In their lawsuit, Martinez’s parents also stress school officials knew about Smith’s troubles with Anderson.
“The tragic death of a young boy as a result of such heinous violence naturally invokes outrage and sympathy for all involved particularly the surviving parents. But this tragedy is compounded by the fact that Jonathan s death was fully preventable,” Alfredo Martinez and Florinda Guerrero say in their lawsuit, filed on their behalf by attorney Matthew Lombard of Los Angeles.
“For weeks months prior to the shooting Cedric Anderson was violent toward Karen Smith and threatened to murder her, ultimately causing her to flee her home and go into hiding,” they add.

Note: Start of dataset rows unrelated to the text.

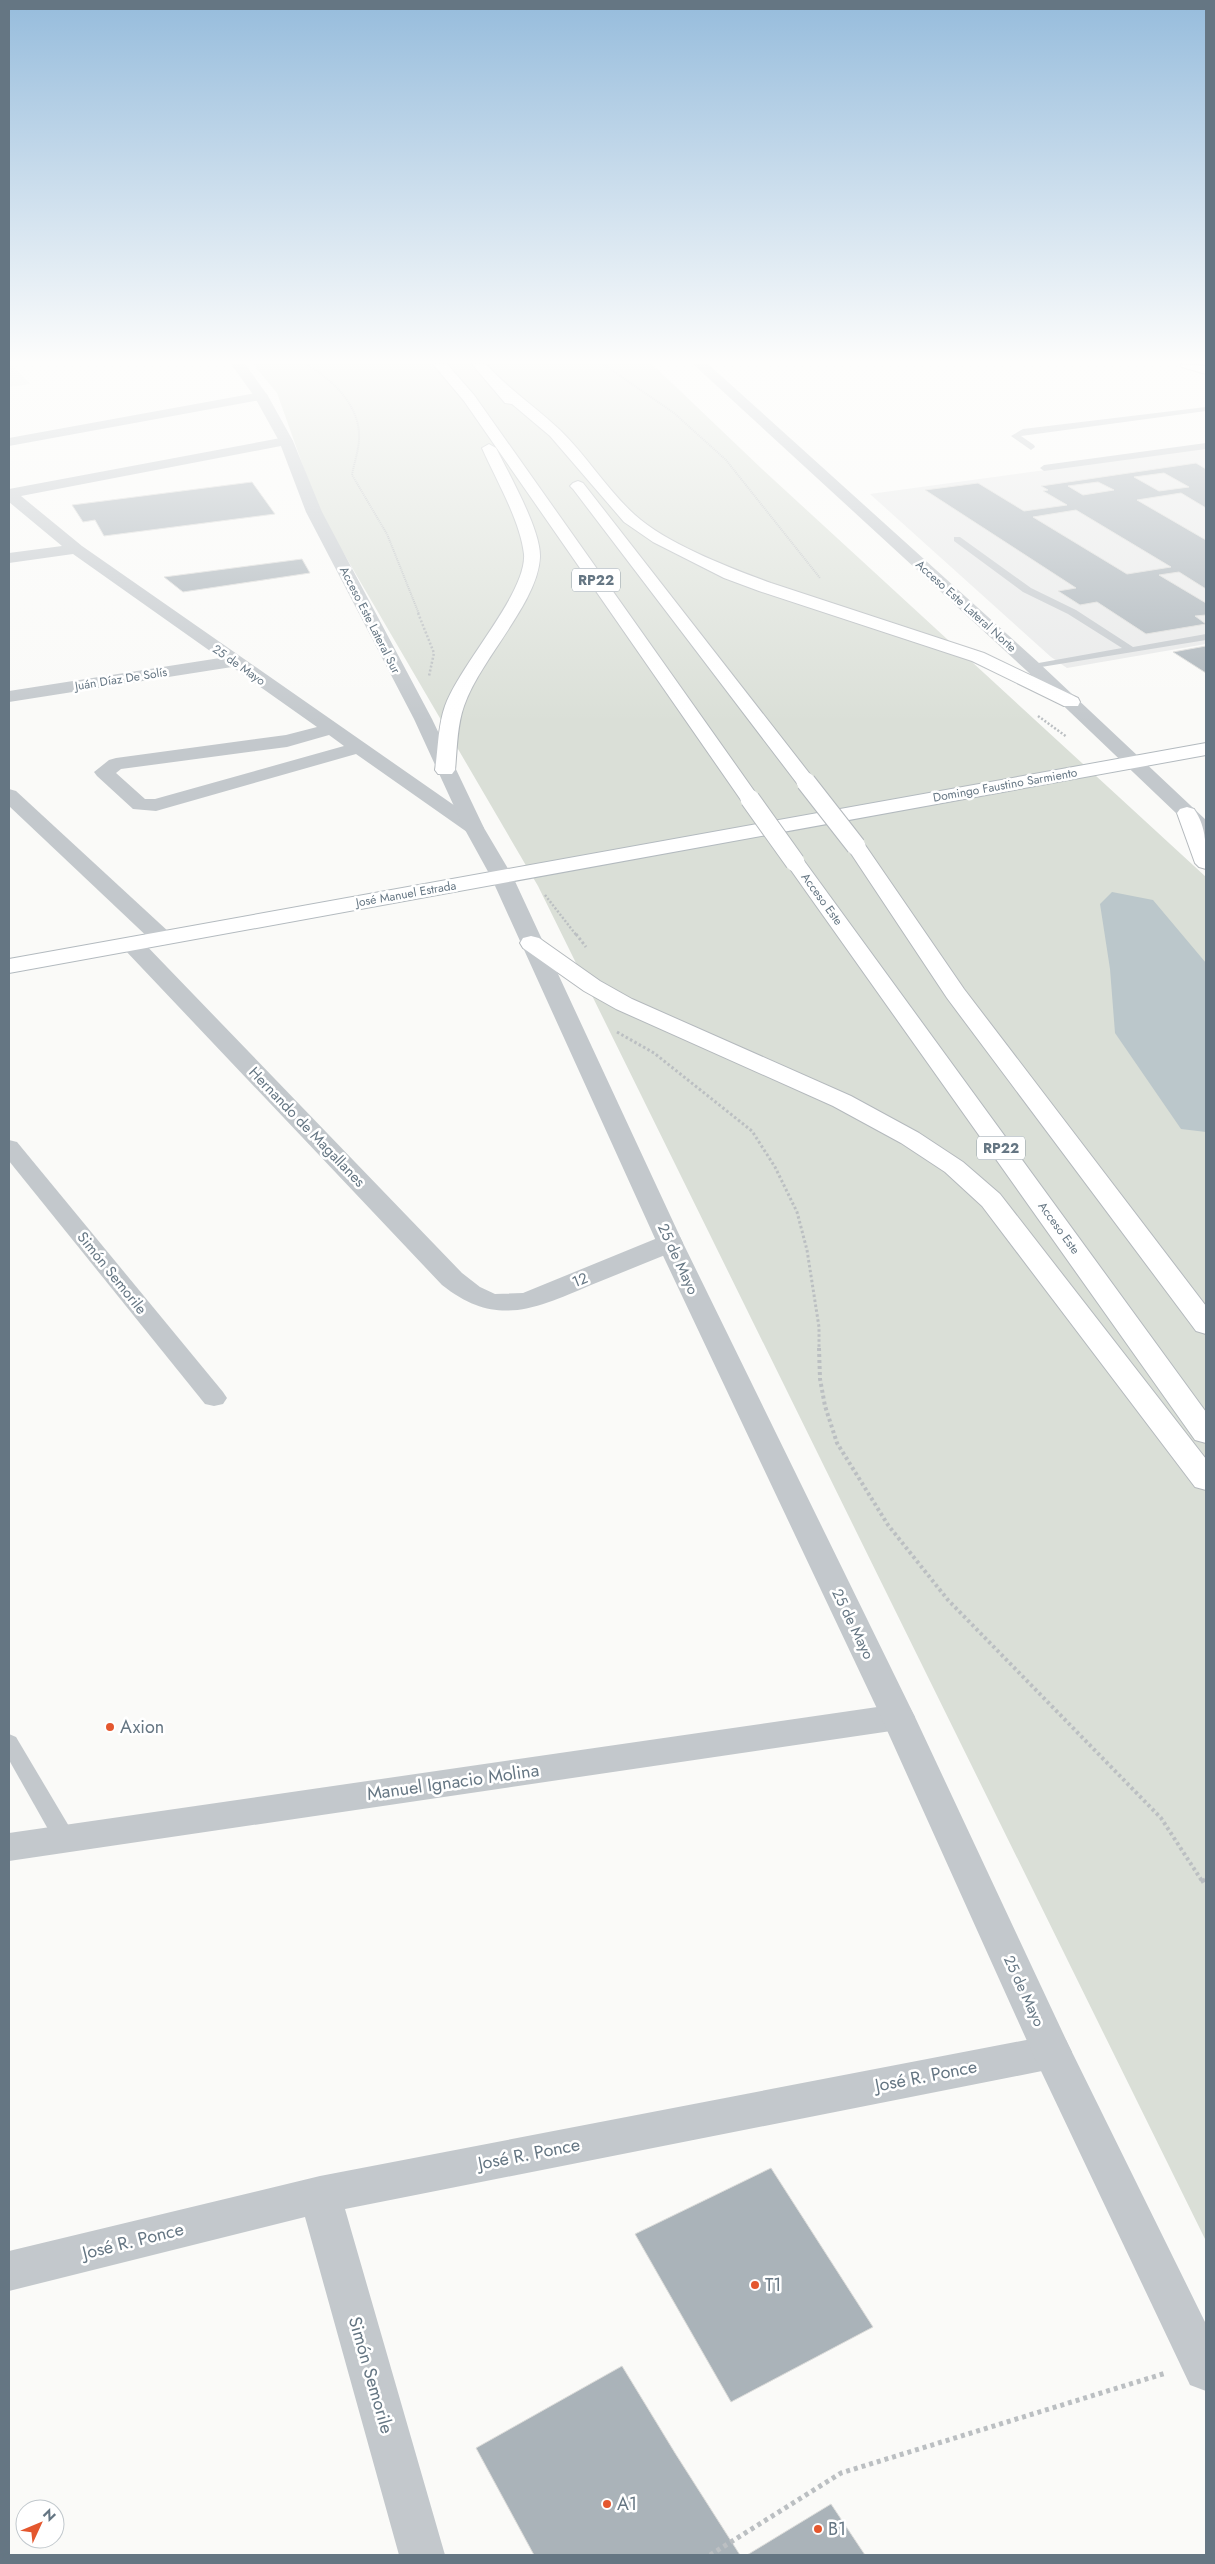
<svg xmlns="http://www.w3.org/2000/svg" width="1215" height="2564" font-family="Jost,sans-serif">
  <style>
    .built { fill: #e8e9e9 }
    .green { fill: #dadfd7 }
    .water { fill: #bbc7cb }
    .building { fill: #aab3b9; stroke: #dcdcda; fill-rule: evenodd }
    .lines { fill: none; stroke-linecap: round; stroke-linejoin: round }
    .secondary-casing { stroke: #b3babf; stroke-width: 2 }
    .primary-casing { stroke: #b5babe; stroke-width: 2 }
    .motorway-casing { stroke: #b4b9bd; stroke-width: 2 }
    .path-far4 { stroke: #bbbfc2; stroke-width: 2; stroke-dasharray: 1 1; stroke-linecap: butt }
    .path-far3 { stroke: #bbbfc2; stroke-width: 2.5; stroke-dasharray: 2 2; stroke-linecap: butt }
    .path-far2 { stroke: #bbbfc2; stroke-width: 3; stroke-dasharray: 2.5 2.5; stroke-linecap: butt }
    .path-far1 { stroke: #bbbfc2; stroke-width: 4; stroke-dasharray: 3 3; stroke-linecap: butt }
    .path { stroke: #bbbfc2; stroke-width: 5; stroke-dasharray: 4 4; stroke-linecap: butt }
    .service { fill: #c3c8cc; fill-rule: evenodd }
    .pedestrian { fill: #c3c8cc; fill-rule: evenodd }
    .minor { fill: #c3c8cc; fill-rule: evenodd }
    .tertiary { fill: #c3c8cc; fill-rule: evenodd }
    .secondary { fill: #fff; fill-rule: evenodd }
    .primary { fill: #fff; fill-rule: evenodd }
    .motorway { fill: #fff; fill-rule: evenodd }
    .motorway-bridge-casing { stroke: #b4b9bd; stroke-width: 21; stroke-linecap: butt }
    .motorway-bridge { stroke: #fff; stroke-width: 19 }
    .poi-dot { fill: #e4572e; stroke: #fff; stroke-width: 2 }
    .labels { text-anchor: middle; dominant-baseline: central; stroke-width: 5; stroke-linejoin: round; paint-order: stroke }
    .far-street-label { font-size: 12px; fill: #657683; stroke: #fff }
    .shield { fill: #fff; stroke: #939fa8; stroke-width: 1 }
    .shield-label { font-size: 14px; font-weight: bold; fill: #657683 }
    .street-label { font-size: 15px; fill: #657683; stroke: #fff }
    .near-poi-label { font-size: 18px; fill: #657683; stroke: #fff; text-anchor: start }
    .near-street-label { font-size: 18px; fill: #657683; stroke: #fff }
  </style>
  <rect width="100%" height="100%" fill="#fafaf8"/>
  <!-- built -->
  <g class="built">
    <polygon points="9,364 10,364 31,384 9,387"/>
    <polygon points="1206,448 1206,644 1067,668 1051,657 870,494"/>
  </g>
  <!-- green -->
  <polygon class="green" points="253,364 652,364 762,469 1206,877 1206,2241 538,886 319,511 277,393"/>
  <!-- water -->
  <polygon class="water" points="1112,892 1153,900 1206,963 1206,1132 1181,1129 1115,1033 1110,969 1100,904"/>
  <!-- building -->
  <g class="building">
    <path d="M1196 463 1206 469V508L1181 493 1137 500 1206 540V589L1179 572 1159 575 1206 603V615L1195 616 1206 624 1146 634 1097 602 1080 605 1058 591 1076 588 925 490 978 483 1024 511 1067 505 1043 491 1048 490 1041 486ZM1164 473 1189 487 1159 491 1134 477ZM1098 482 1114 490 1083 495 1068 486ZM1076 510 1171 567 1127 574 1033 517Z"/>
    <polygon points="252,482 275,514 104,536 95,520 83,522 72,505"/>
    <polygon points="302,559 310,573 183,592 164,577"/>
    <polygon points="1206,646 1206,673 1173,652"/>
    <polygon points="771,2168 873,2327 731,2402 635,2234"/>
    <polygon points="622,2366 675,2453 740,2555 534,2555 476,2448"/>
    <polygon points="831,2504 865,2555 747,2555"/>
  </g>
  <g class="lines">
    <defs>
      <polygon id="secondary" points="1206,743 1206,755 9,973 9,959"/>
      <polygon id="primary" points="1180,364 1206,366 1206,374 1182,367"/>
      <g id="motorway">
        <polygon points="433,364 447,364 474,395 757,795 760,799 757,803 743,803 464,401"/>
        <path d="M472 364H486C508 389 536 407 560 430 587 456 607 490 635 515 667 544 730 568 771 583L984 653 1078 698 1080 702 1078 706H1064L972 661 759 591 724 578 653 542 624 522 550 436 512 404 505 403Z"/>
        <path d="M489 444 496 448C509 474 541 530 540 557 538 603 480 659 464 706 457 725 457 750 455 770L452 774H438L435 770C438 750 438 725 445 706 460 664 527 593 524 554 520 520 496 480 482 448Z"/>
        <polygon points="578,481 583,483 813,778 816,782 813,786 799,786 573,489 570,486 573,483"/>
        <path d="M1187 807 1194 809C1207 827 1206 848 1206 869L1199 867 1195 863 1177 813 1180 809Z"/>
        <polygon points="856,840 863,842 964,989 1206,1306 1206,1334 1196,1331 947,998 846,846 849,842"/>
        <polygon points="795,856 802,858 1206,1412 1206,1443 1195,1440 788,866 784,862 788,858"/>
        <polygon points="531,936 539,938 600,981 632,999 851,1096 919,1133 963,1162 1000,1194 1206,1459 1206,1490 1195,1487 982,1206 945,1172 901,1143 833,1106 616,1009 584,991 523,948 520,943 523,938"/>
      </g>
    </defs>
    <!-- secondary casing -->
    <use href="#secondary" class="secondary-casing"/>
    <!-- primary casing -->
    <use href="#primary" class="primary-casing"/>
    <!-- motorway casing -->
    <use href="#motorway" class="motorway-casing"/>
    <!-- path-far4 -->
    <g class="path-far4">
      <path d="M306 364C333 380 361 406 359 440 358 453 354 463 352 475L387 534 419 614"/>
      <polyline points="603,364 674,413 726,460 820,578"/>
    </g>
    <!-- path-far3 -->
    <g class="path-far3">
      <polyline points="418,613 434,653 429,676"/>
      <polyline points="1038,716 1067,737"/>
      <polyline points="545,895 577,936"/>
    </g>
    <!-- path-far2 -->
    <g class="path-far2">
      <polyline points="576,934 586,947"/>
      <polyline points="617,1032 654,1053 752,1131 775,1167 797,1212 807,1250 819,1327 819,1349"/>
    </g>
    <!-- path-far1 -->
    <polyline class="path-far1" points="819,1348 820,1379 825,1406 837,1443 888,1525 948,1600 1161,1818 1202,1881"/>
    <!-- path -->
    <g class="path">
      <polyline points="1202,1879 1206,1886"/>
      <polyline points="710,2555 841,2473 1166,2373"/>
    </g>
    <!-- service -->
    <g class="service">
      <polygon points="1206,407 1206,411 1021,436 1034,445 1035,447 1031,450 1011,436 1023,429"/>
      <polygon points="1206,443 1206,449 1044,471 1040,468 1044,465"/>
      <polygon points="954,537 960,537 1031,588 1076,610 1133,647 1206,634 1206,640 1029,669 1029,665 1033,664 1122,648 1068,614 1023,592 954,541"/>
      <polygon points="9,1734 16,1737 73,1833 76,1839 73,1845 65,1847 57,1845 9,1760"/>
    </g>
    <!-- pedestrian -->
    <polygon class="pedestrian" points="9,1140 17,1142 223,1392 227,1398 223,1404 214,1406 205,1404 9,1161"/>
    <!-- minor -->
    <g class="minor">
      <polygon points="261,392 266,393 268,396 266,399 9,446 9,438"/>
      <path d="M286 437 293 441 291 444 21 496 82 546 481 824 484 828 481 832 474 834 467 832 356 754 156 811 133 809 97 776 94 772 109 760 116 758 286 735 317 727 232 667 9 702V691L220 658 73 554 9 563V553L62 546 9 502V489ZM329 735 344 746 155 799H145L116 773 121 769 287 747Z"/>
      <polygon points="9,789 16,791 170,933 173,938 170,943 162,945 154,943 9,806"/>
      <path d="M132 937 140 939 462 1273 480 1287 495 1294 523 1293 660 1237 670 1235 680 1237 683 1243 680 1249C650 1261 621 1273 591 1285 535 1309 496 1328 442 1285L124 949 121 944 124 939Z"/>
      <polygon points="898,1704 910,1708 915,1717 910,1726 898,1730 9,1861 9,1833"/>
      <polygon points="1052,2035 1066,2040 1072,2052 1066,2064 1052,2069 345,2209 445,2555 399,2555 305,2217 9,2291 9,2251 320,2176"/>
    </g>
    <!-- tertiary -->
    <g class="tertiary">
      <polygon points="231,364 245,364 268,396 293,441 322,512 432,719 484,828 513,877 683,1243 915,1717 1069,2046 1206,2324 1206,2391 1190,2385 1032,2052 881,1717 657,1243 491,877 464,828 414,719 306,512 279,441 254,396"/>
      <polygon points="693,364 708,364 1039,663 1206,820 1206,837 1199,835 1027,671"/>
    </g>
    <!-- secondary -->
    <use href="#secondary" class="secondary"/>
    <!-- primary -->
    <use href="#primary" class="primary"/>
    <!-- motorway -->
    <use href="#motorway" class="motorway"/>
    <defs>
      <g id="motorway-bridge">
        <polyline points="806,782 856,846"/>
        <polyline points="750,799 795,862"/>
      </g>
    </defs>
    <!-- motorway-bridge casing -->
    <use href="#motorway-bridge" class="motorway-bridge-casing"/>
    <!-- motorway-bridge -->
    <use href="#motorway-bridge" class="motorway-bridge"/>
  </g>
  <!-- sky -->
  <linearGradient id="sky" x2="0" y2="1"><stop stop-color="#96bcdc"/><stop offset="0.5" stop-color="#fdfdfc"/><stop offset="1" stop-color="#fdfdfc" stop-opacity="0"/></linearGradient>
  <rect width="1215" height="723" fill="url(#sky)"/>
  <!-- markers -->
  <g class="poi-dot">
    <circle cx="110" cy="1727" r="5"/>
    <circle cx="755" cy="2285" r="5"/>
    <circle cx="607" cy="2504" r="5"/>
    <circle cx="818" cy="2529" r="5"/>
  </g>
  <g class="labels">
    <!-- far-street labels -->
    <g class="far-street-label">
      <text transform="translate(966 606) rotate(42)">Acceso Este Lateral Norte</text>
      <text transform="translate(370 620) rotate(63)">Acceso Este Lateral Sur</text>
      <text transform="translate(239 665) rotate(35)">25 de Mayo</text>
      <text transform="translate(121 679) rotate(-9)">Juán Díaz De Solís</text>
      <text transform="translate(1005 785) rotate(-10)">Domingo Faustino Sarmiento</text>
      <text transform="translate(406 894) rotate(-10)">José Manuel Estrada</text>
      <text transform="translate(822 899) rotate(54)">Acceso Este</text>
      <text transform="translate(1059 1228) rotate(54)">Acceso Este</text>
    </g>
    <!-- shield labels -->
    <g class="shield">
      <rect x="572" y="568.5" width="48" height="23" rx="4"/>
      <rect x="977" y="1136.5" width="48" height="23" rx="4"/>
    </g>
    <g class="shield-label">
      <text x="596" y="580">RP22</text>
      <text x="1001" y="1148">RP22</text>
    </g>
    <!-- street labels -->
    <g class="street-label">
      <text transform="translate(307 1127) rotate(46)">Hernando de Magallanes</text>
      <text transform="translate(678 1259) rotate(65)">25 de Mayo</text>
      <text transform="translate(112 1273) rotate(51)">Simón Semorile</text>
      <text transform="translate(580 1280) rotate(-22)">12</text>
      <text transform="translate(853 1624) rotate(64)">25 de Mayo</text>
      <text transform="translate(1024 1991) rotate(65)">25 de Mayo</text>
    </g>
    <!-- near-poi labels -->
    <g class="near-poi-label">
      <text x="120" y="1727">Axion</text>
      <text x="765" y="2285">T1</text>
      <text x="617" y="2504">A1</text>
      <text x="828" y="2529">B1</text>
    </g>
    <!-- near-street labels -->
    <g class="near-street-label">
      <text transform="translate(453 1782) rotate(-8)">Manuel Ignacio Molina</text>
      <text transform="translate(926 2076) rotate(-11)">José R. Ponce</text>
      <text transform="translate(529 2154) rotate(-11)">José R. Ponce</text>
      <text transform="translate(133 2241) rotate(-14)">José R. Ponce</text>
      <text transform="translate(371 2375) rotate(74)">Simón Semorile</text>
    </g>
  </g>
  <!-- border -->
  <rect width="1215" height="2564" fill="none" stroke="#657683" stroke-width="20"/>
  <!-- north arrow -->
  <g transform="translate(40 2524) rotate(46)"><circle r="24" fill="#ffffff" stroke="#c1c8cd"/>
  <path d="M0-4L9 19L0 12L-9 19Z" fill="#e4572e"/>
  <text y="-8" font-size="14" font-weight="bold" text-anchor="middle" fill="#657683">N</text>
  </g>
</svg>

At a school board meeting two days after the shooting, Superintendent Dale Marsden said: “We will talk to the staff about the additional security measures that will be put in place; your voices will be the primary ones that will drive this process forward.”
Teacher Joyella Beuler read a statement on behalf of her colleagues requesting additional safety measures be put into place, such as ensuring all classrooms have doors that lock. Local parents and community members also suggested that no outside people be allowed into campus.
Neither the school district nor Downing immediately responded to requests for comment by phone and email on Tuesday.
The families seek damages and expenses and claims of negligence, breach of fiduciary duty and dangerous condition of public property.
Martinez’ parents seek damages, including punitive damages, from the school district and Principal Downing on claims of wrongful death, negligence, breach of fiduciary duty, dangerous condition of public property and negligent infliction of emotional distress.